On TikTok, it’s common to hear the same song over and over. If a sound inspires one user to create a video with it, it will inspire another and another, until it amasses hundreds, then thousands, of videos that use the same sound. It’s a kind of exposure that reaches far beyond the capability of radio, YouTube, Spotify, or any other music-discovery platform, past or present.
When the short form audiovisual app launched internationally in September 2017, TikTok was a punch line to a joke about “kids these days.” Hardly a year later, it became the world’s most downloaded app, and today it holds an unprecedented power over the music industry. Kids these days no longer wish to just listen to music; they want to create on top of it, and artist development has shifted accordingly. It’s uncommon for major labels to sign talent without a significant social media following or a history of impressive performance metrics, but on TikTok, a new user theoretically has the same chance of going viral as Miley Cyrus does.
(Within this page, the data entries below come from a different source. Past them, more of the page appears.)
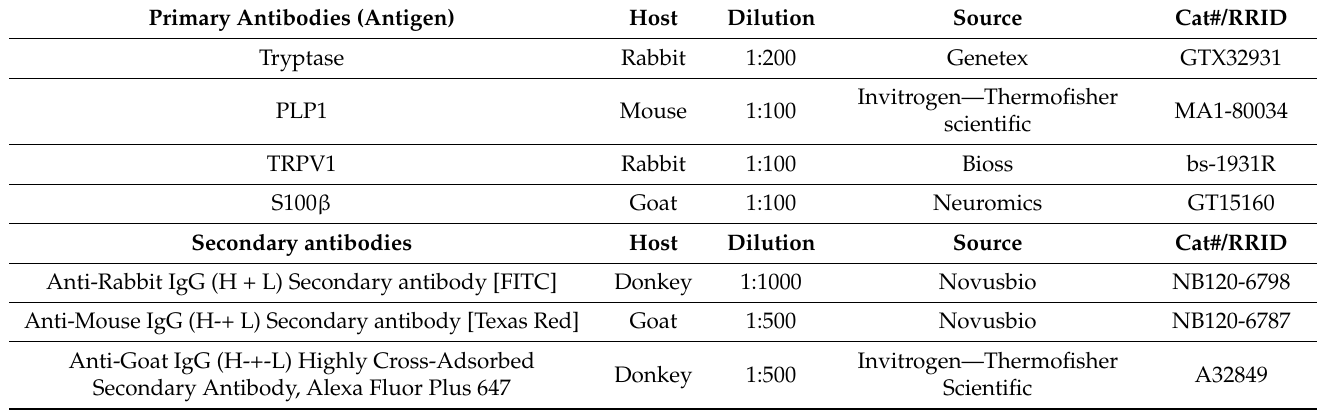
Table 1. Antigens and antibodies used in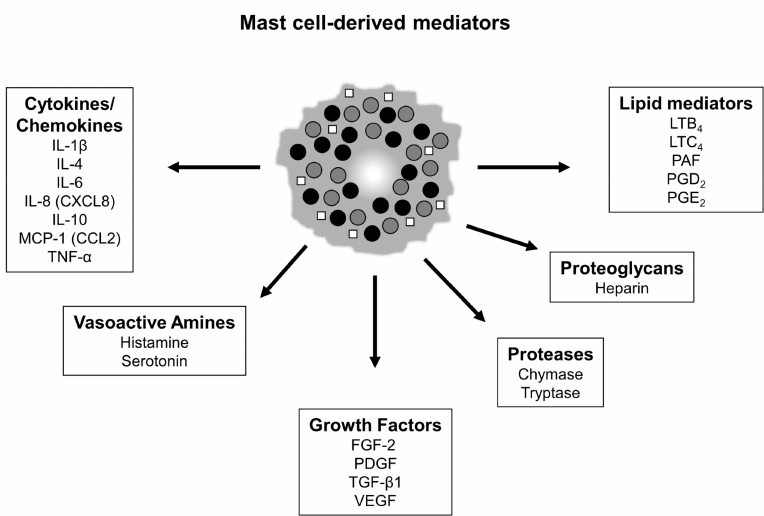
Figure 1. Notable mast cell mediators. Mature mast cells can secrete a wide array of mediators that are either pre-made and stored in granules or are synthesized upon activation. Mediators can be secreted from mast cells through the release of granules (filled circles) or the release of secretory vesicles (open squares). (Note: this is not a complete list of mast cell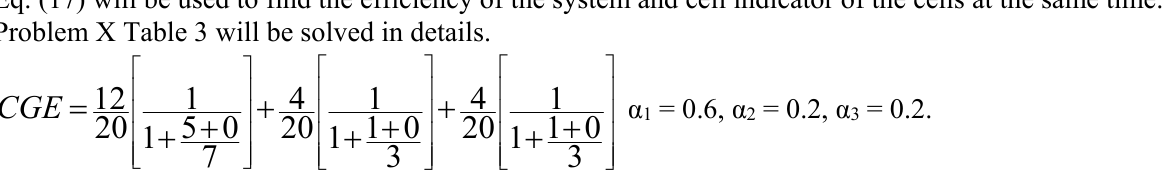
Efficiency of the system and Cell indicator using CGE for problem 1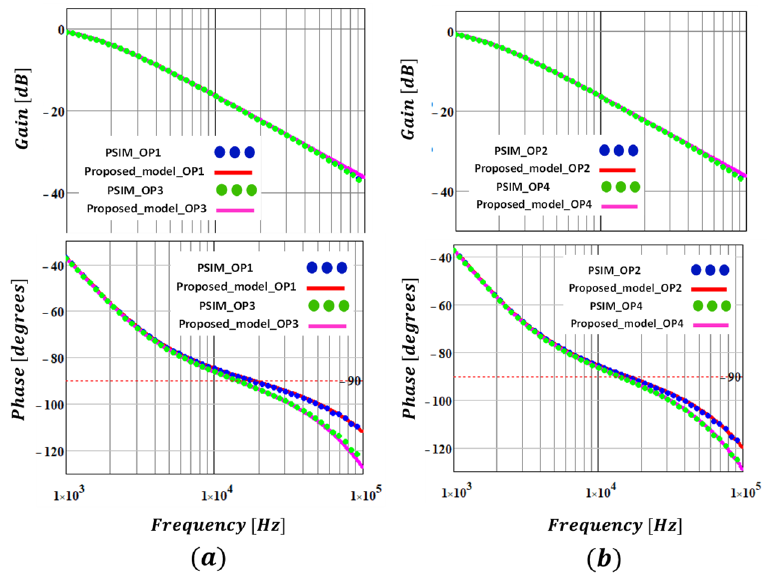
Figure 9. Comparison of the frequency response. ( a ) Operating point 1 and 3. ( b ) Operating point 2 and 3.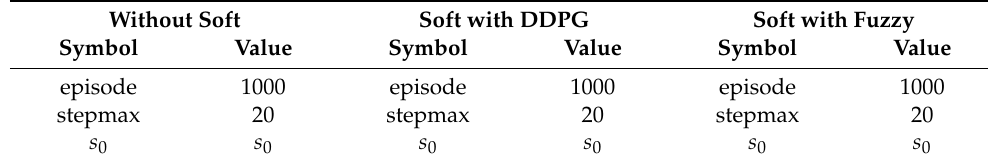
Table 4. Training parameter setting of each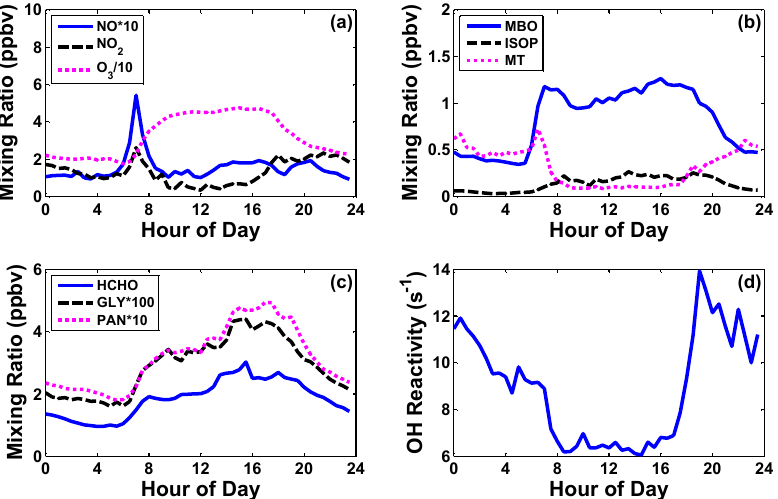
Fig. 2. Average diel observations of (a) NO, NO 2 and ozone, (b) MBO, isoprene and total monoterpenes, (c) formaldehyde, glyoxal and PAN, and (d) OH reactivity. All data are 30min means. Note that some species have been scaled to fit on a single axis, as denoted in the plot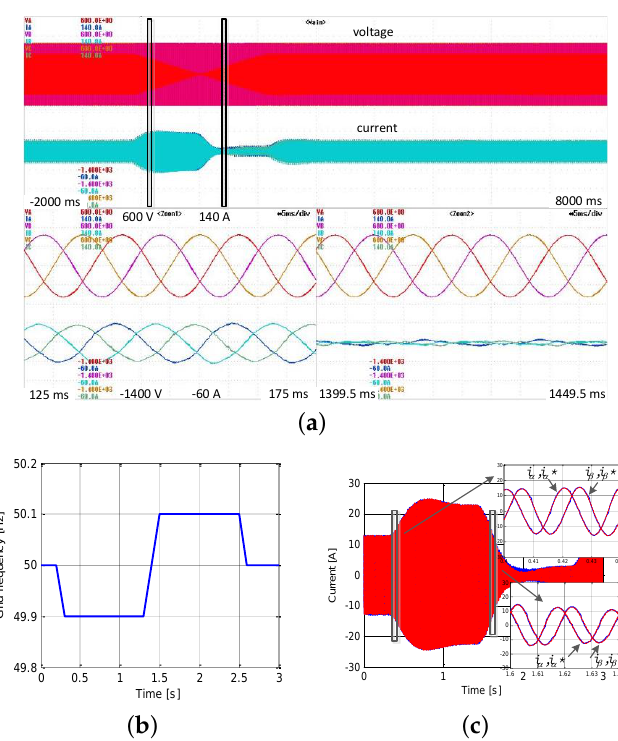
Figure 15. Experimental results of the SPC under grid frequency variations: ( a ) grid voltage and injected current; ( b ) the variation of grid frequency imposed by the AC regenerative power source; and ( c ) current reference and measurement on the α and β axis.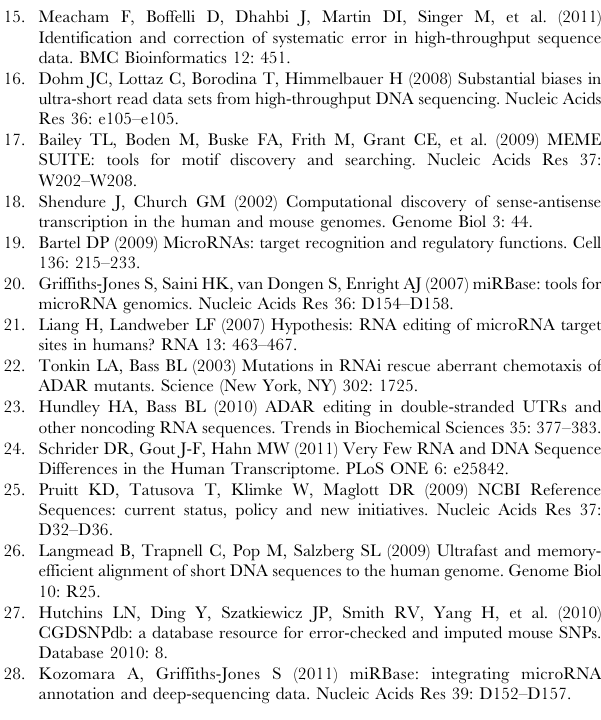
Figure S7 Effect of technical sequencing variation on gene expression and RNA editing. A) Effect sizes determined from fitting an ANOVA model to gene expression levels (measured as RPKMs) with respect to technical replicate (labeled ‘‘run’’) and tissue analyzed (model: RPKM , run*tissue). B) Effect sizes based on ANOVA analysis of edit ratios similarly to A (model: EditRatio , run*tissue). In both cases, the effect size of run is negligible. Table S1 Summary of reads and RNA editing sites identified from each tissue. Table S2 Homologues of RNA editing sites previously validated in human studies present in our samples. Table S3 All high confidence canonical editing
And owing to the app’s reactive nature, it is uniquely suited to spreading popular music at a rate that confounds record labels—or, sometimes, any analysis at all.
Unlike obvious TikTok panderers like Justin Bieber, Ashnikko appeals to users of the platform because she presents something that seems impossible to engineer: an impression of not being watched. In the social media panopticon, a lack of inhibition is aspirational, and she cackles, gurgles, and screams in her songs. Her style can seem at times formulaic, a nexus of current fashion trends—industrial, Y2K, cyberpunk, space faerie, anime fantasy. But even as there’s something slightly trollish to everything she does, it’s all undergirded with a sense of humor. (“Pee pee poo poo saved my life,” she tweeted recently.)